## Action item
State how many lines in the listing include the word "Fareham", and give no other text.

(Beginning of Data extract)

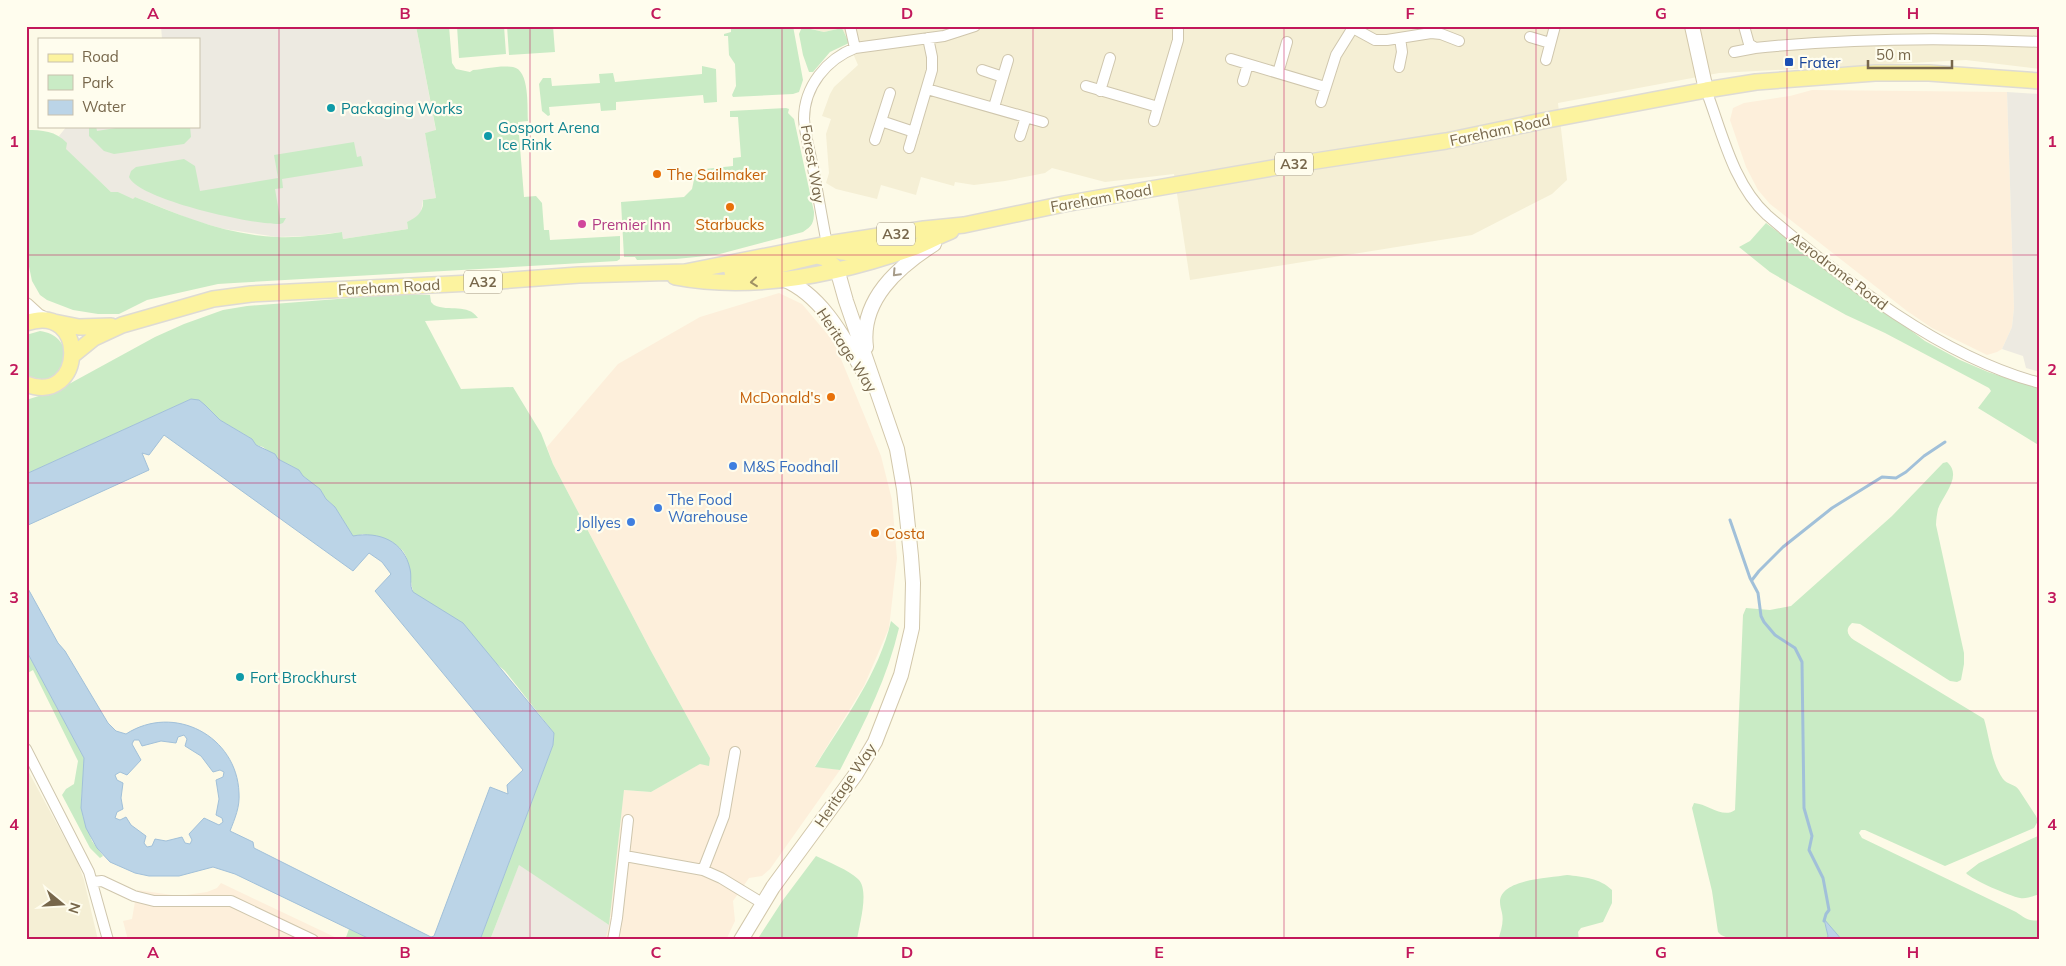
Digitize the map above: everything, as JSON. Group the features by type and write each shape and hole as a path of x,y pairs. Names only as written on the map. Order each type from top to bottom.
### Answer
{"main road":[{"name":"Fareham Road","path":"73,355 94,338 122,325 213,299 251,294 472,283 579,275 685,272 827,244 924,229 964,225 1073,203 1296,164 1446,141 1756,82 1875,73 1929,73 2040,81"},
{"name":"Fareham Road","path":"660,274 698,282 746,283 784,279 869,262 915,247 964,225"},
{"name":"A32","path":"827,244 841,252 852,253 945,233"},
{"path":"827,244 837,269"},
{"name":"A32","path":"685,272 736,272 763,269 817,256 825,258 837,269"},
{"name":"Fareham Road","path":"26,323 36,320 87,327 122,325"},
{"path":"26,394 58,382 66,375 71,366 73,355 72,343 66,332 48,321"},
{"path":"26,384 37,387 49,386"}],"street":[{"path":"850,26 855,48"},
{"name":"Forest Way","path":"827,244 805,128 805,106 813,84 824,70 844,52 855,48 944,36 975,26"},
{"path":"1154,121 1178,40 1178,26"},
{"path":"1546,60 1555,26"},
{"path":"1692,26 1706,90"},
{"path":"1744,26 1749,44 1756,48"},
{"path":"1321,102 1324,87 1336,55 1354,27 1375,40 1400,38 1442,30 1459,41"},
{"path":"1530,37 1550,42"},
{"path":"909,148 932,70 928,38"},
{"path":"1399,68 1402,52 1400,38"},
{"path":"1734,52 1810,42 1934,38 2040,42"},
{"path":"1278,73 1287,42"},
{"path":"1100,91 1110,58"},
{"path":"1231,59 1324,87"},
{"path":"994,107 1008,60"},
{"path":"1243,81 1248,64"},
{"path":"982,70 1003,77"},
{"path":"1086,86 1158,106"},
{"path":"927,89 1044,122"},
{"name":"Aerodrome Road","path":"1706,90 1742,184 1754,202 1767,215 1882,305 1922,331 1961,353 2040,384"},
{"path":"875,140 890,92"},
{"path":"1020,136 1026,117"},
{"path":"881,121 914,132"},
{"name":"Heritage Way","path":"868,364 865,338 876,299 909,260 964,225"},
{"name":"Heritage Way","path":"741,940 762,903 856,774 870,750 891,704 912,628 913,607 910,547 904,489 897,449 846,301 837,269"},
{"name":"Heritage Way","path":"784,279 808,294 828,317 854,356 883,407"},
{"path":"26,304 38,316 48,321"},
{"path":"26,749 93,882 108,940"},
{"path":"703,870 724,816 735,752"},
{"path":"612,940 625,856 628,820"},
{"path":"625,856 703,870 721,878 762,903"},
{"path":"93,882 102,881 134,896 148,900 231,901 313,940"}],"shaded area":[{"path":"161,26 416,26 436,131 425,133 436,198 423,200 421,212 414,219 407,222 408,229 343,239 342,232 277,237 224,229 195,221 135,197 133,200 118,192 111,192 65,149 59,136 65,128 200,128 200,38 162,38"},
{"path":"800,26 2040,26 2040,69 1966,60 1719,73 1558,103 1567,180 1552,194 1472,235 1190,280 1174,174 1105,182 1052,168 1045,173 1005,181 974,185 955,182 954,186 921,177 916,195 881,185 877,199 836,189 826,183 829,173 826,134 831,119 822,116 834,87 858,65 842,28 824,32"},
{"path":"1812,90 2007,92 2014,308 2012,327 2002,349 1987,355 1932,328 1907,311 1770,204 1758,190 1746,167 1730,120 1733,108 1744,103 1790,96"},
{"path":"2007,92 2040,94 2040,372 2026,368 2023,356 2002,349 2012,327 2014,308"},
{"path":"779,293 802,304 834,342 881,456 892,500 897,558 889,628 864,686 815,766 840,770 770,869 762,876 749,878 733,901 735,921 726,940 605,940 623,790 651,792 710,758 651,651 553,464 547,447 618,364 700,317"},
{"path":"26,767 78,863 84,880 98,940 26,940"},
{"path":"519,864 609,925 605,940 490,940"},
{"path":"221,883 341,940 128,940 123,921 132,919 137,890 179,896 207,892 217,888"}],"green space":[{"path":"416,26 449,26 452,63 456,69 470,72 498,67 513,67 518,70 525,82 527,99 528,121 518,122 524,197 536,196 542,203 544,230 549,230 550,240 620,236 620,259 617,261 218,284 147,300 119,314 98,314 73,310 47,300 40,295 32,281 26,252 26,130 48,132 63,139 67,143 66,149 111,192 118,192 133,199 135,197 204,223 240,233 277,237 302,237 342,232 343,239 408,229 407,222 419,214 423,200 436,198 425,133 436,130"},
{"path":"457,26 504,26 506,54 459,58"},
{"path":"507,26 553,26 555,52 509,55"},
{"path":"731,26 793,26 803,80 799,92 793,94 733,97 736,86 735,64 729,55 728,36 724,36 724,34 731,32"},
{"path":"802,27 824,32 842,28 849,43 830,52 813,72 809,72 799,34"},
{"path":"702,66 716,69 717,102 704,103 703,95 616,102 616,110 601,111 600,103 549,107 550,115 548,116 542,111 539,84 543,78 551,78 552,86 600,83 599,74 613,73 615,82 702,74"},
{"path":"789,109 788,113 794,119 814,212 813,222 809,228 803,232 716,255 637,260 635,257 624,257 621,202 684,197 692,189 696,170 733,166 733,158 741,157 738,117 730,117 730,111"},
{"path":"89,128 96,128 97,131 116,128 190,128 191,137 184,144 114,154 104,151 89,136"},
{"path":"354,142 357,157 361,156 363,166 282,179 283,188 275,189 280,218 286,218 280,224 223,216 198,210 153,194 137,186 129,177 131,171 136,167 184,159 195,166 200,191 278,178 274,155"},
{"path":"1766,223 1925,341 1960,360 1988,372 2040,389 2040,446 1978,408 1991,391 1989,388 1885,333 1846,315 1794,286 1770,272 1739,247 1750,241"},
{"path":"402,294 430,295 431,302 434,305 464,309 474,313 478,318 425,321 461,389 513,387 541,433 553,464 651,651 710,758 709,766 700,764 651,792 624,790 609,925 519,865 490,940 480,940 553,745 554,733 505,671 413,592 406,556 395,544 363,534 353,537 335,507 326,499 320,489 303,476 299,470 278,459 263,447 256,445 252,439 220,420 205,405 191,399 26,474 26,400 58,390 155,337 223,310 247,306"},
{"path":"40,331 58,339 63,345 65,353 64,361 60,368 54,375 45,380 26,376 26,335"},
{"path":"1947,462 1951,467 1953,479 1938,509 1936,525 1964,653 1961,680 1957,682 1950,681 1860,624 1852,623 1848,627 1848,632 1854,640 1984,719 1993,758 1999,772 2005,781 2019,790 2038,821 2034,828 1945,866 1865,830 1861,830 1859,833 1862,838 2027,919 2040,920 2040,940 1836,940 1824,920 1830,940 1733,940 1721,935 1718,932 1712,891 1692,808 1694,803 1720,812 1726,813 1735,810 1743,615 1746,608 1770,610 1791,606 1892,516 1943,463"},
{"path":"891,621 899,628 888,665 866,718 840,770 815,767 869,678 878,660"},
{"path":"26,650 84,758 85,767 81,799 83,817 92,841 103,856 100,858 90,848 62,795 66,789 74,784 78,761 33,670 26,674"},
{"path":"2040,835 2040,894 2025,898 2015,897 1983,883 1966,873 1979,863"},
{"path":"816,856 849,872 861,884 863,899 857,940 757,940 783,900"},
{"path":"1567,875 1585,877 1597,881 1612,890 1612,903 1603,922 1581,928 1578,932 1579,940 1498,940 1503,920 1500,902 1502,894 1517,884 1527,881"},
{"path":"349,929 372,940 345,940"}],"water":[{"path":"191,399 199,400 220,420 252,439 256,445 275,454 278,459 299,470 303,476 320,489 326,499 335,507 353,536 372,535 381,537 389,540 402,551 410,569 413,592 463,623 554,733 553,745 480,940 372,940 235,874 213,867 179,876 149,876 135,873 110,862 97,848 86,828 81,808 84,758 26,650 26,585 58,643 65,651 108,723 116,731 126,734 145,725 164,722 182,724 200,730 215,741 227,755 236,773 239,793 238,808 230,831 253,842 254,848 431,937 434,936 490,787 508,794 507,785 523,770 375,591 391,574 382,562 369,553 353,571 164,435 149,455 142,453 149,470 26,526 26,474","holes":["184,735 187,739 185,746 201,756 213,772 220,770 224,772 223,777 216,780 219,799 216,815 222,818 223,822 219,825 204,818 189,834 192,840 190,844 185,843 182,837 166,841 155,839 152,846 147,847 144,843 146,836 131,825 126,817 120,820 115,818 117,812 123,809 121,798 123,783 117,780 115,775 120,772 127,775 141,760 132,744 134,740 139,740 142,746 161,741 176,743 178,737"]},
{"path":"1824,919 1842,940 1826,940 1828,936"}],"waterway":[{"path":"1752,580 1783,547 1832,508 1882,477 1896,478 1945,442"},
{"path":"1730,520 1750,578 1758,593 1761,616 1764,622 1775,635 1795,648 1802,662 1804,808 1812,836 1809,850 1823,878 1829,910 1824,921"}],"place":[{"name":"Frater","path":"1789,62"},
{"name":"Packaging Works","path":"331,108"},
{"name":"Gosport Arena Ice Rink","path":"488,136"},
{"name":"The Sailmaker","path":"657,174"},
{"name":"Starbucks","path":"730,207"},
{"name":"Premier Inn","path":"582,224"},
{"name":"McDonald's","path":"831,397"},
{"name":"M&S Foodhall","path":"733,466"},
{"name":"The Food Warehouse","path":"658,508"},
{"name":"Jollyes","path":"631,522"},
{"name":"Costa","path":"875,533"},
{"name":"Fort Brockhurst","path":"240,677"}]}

(End of Data extract)

## Answer to the problem
3